→ **Records to process**:
Content starts

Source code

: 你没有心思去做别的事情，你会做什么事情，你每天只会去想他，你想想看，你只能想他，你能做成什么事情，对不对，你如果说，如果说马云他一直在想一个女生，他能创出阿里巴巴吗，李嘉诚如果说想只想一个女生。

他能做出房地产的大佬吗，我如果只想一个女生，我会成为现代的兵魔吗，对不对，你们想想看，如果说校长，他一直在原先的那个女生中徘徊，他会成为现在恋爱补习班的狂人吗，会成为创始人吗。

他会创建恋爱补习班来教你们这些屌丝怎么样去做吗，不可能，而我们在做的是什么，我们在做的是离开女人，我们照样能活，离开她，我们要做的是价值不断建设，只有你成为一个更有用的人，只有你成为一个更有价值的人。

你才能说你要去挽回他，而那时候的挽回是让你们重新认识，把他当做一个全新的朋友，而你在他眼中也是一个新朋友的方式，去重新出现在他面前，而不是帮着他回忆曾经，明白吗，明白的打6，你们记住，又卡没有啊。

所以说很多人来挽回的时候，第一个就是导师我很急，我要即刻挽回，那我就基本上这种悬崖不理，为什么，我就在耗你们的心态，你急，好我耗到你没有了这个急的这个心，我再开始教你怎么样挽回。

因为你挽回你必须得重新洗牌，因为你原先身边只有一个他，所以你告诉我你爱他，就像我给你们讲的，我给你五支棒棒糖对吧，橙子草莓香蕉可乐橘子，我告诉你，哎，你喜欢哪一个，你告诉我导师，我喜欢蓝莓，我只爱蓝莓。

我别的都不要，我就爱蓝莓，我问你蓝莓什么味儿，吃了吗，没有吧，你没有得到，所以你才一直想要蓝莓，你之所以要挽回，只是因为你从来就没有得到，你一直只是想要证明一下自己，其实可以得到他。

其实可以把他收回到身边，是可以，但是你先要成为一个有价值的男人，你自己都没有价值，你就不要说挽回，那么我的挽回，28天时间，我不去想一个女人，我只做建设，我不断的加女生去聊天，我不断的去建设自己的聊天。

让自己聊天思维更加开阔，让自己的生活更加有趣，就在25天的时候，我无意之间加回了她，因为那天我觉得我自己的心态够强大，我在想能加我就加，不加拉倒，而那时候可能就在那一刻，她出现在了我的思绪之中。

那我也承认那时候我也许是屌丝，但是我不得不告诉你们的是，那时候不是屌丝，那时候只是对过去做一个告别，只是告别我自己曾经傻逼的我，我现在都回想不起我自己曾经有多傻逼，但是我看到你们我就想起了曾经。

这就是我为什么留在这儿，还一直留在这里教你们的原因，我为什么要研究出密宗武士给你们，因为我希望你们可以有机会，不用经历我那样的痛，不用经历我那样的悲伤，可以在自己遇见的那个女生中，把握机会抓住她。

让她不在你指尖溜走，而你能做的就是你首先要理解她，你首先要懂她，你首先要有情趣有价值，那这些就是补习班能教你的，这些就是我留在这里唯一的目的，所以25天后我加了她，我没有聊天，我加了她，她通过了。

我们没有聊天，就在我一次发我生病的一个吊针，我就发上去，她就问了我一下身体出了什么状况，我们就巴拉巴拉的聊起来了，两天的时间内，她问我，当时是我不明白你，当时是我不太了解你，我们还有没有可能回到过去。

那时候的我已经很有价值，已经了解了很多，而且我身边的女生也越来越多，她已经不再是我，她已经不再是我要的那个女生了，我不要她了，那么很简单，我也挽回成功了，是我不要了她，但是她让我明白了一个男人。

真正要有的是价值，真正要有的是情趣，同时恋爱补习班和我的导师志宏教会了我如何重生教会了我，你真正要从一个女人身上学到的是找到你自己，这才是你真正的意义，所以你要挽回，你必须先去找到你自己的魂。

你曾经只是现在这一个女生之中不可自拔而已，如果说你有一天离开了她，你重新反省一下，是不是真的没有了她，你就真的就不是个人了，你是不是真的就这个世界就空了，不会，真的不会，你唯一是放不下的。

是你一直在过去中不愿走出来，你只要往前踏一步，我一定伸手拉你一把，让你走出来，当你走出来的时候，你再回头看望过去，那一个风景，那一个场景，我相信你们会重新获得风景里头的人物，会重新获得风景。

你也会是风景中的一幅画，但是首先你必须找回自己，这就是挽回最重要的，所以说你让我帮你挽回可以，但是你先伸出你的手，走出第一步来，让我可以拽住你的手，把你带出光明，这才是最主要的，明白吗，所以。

Content ends

Copy each item above, substituting "芒果" for every occurrence of "蓝莓" and changing nothing else.

Source code

: 你没有心思去做别的事情，你会做什么事情，你每天只会去想他，你想想看，你只能想他，你能做成什么事情，对不对，你如果说，如果说马云他一直在想一个女生，他能创出阿里巴巴吗，李嘉诚如果说想只想一个女生。

他能做出房地产的大佬吗，我如果只想一个女生，我会成为现代的兵魔吗，对不对，你们想想看，如果说校长，他一直在原先的那个女生中徘徊，他会成为现在恋爱补习班的狂人吗，会成为创始人吗。

他会创建恋爱补习班来教你们这些屌丝怎么样去做吗，不可能，而我们在做的是什么，我们在做的是离开女人，我们照样能活，离开她，我们要做的是价值不断建设，只有你成为一个更有用的人，只有你成为一个更有价值的人。

你才能说你要去挽回他，而那时候的挽回是让你们重新认识，把他当做一个全新的朋友，而你在他眼中也是一个新朋友的方式，去重新出现在他面前，而不是帮着他回忆曾经，明白吗，明白的打6，你们记住，又卡没有啊。

所以说很多人来挽回的时候，第一个就是导师我很急，我要即刻挽回，那我就基本上这种悬崖不理，为什么，我就在耗你们的心态，你急，好我耗到你没有了这个急的这个心，我再开始教你怎么样挽回。

因为你挽回你必须得重新洗牌，因为你原先身边只有一个他，所以你告诉我你爱他，就像我给你们讲的，我给你五支棒棒糖对吧，橙子草莓香蕉可乐橘子，我告诉你，哎，你喜欢哪一个，你告诉我导师，我喜欢芒果，我只爱芒果。

我别的都不要，我就爱芒果，我问你芒果什么味儿，吃了吗，没有吧，你没有得到，所以你才一直想要芒果，你之所以要挽回，只是因为你从来就没有得到，你一直只是想要证明一下自己，其实可以得到他。

其实可以把他收回到身边，是可以，但是你先要成为一个有价值的男人，你自己都没有价值，你就不要说挽回，那么我的挽回，28天时间，我不去想一个女人，我只做建设，我不断的加女生去聊天，我不断的去建设自己的聊天。

让自己聊天思维更加开阔，让自己的生活更加有趣，就在25天的时候，我无意之间加回了她，因为那天我觉得我自己的心态够强大，我在想能加我就加，不加拉倒，而那时候可能就在那一刻，她出现在了我的思绪之中。

那我也承认那时候我也许是屌丝，但是我不得不告诉你们的是，那时候不是屌丝，那时候只是对过去做一个告别，只是告别我自己曾经傻逼的我，我现在都回想不起我自己曾经有多傻逼，但是我看到你们我就想起了曾经。

这就是我为什么留在这儿，还一直留在这里教你们的原因，我为什么要研究出密宗武士给你们，因为我希望你们可以有机会，不用经历我那样的痛，不用经历我那样的悲伤，可以在自己遇见的那个女生中，把握机会抓住她。

让她不在你指尖溜走，而你能做的就是你首先要理解她，你首先要懂她，你首先要有情趣有价值，那这些就是补习班能教你的，这些就是我留在这里唯一的目的，所以25天后我加了她，我没有聊天，我加了她，她通过了。

我们没有聊天，就在我一次发我生病的一个吊针，我就发上去，她就问了我一下身体出了什么状况，我们就巴拉巴拉的聊起来了，两天的时间内，她问我，当时是我不明白你，当时是我不太了解你，我们还有没有可能回到过去。

那时候的我已经很有价值，已经了解了很多，而且我身边的女生也越来越多，她已经不再是我，她已经不再是我要的那个女生了，我不要她了，那么很简单，我也挽回成功了，是我不要了她，但是她让我明白了一个男人。

真正要有的是价值，真正要有的是情趣，同时恋爱补习班和我的导师志宏教会了我如何重生教会了我，你真正要从一个女人身上学到的是找到你自己，这才是你真正的意义，所以你要挽回，你必须先去找到你自己的魂。

你曾经只是现在这一个女生之中不可自拔而已，如果说你有一天离开了她，你重新反省一下，是不是真的没有了她，你就真的就不是个人了，你是不是真的就这个世界就空了，不会，真的不会，你唯一是放不下的。

是你一直在过去中不愿走出来，你只要往前踏一步，我一定伸手拉你一把，让你走出来，当你走出来的时候，你再回头看望过去，那一个风景，那一个场景，我相信你们会重新获得风景里头的人物，会重新获得风景。

你也会是风景中的一幅画，但是首先你必须找回自己，这就是挽回最重要的，所以说你让我帮你挽回可以，但是你先伸出你的手，走出第一步来，让我可以拽住你的手，把你带出光明，这才是最主要的，明白吗，所以。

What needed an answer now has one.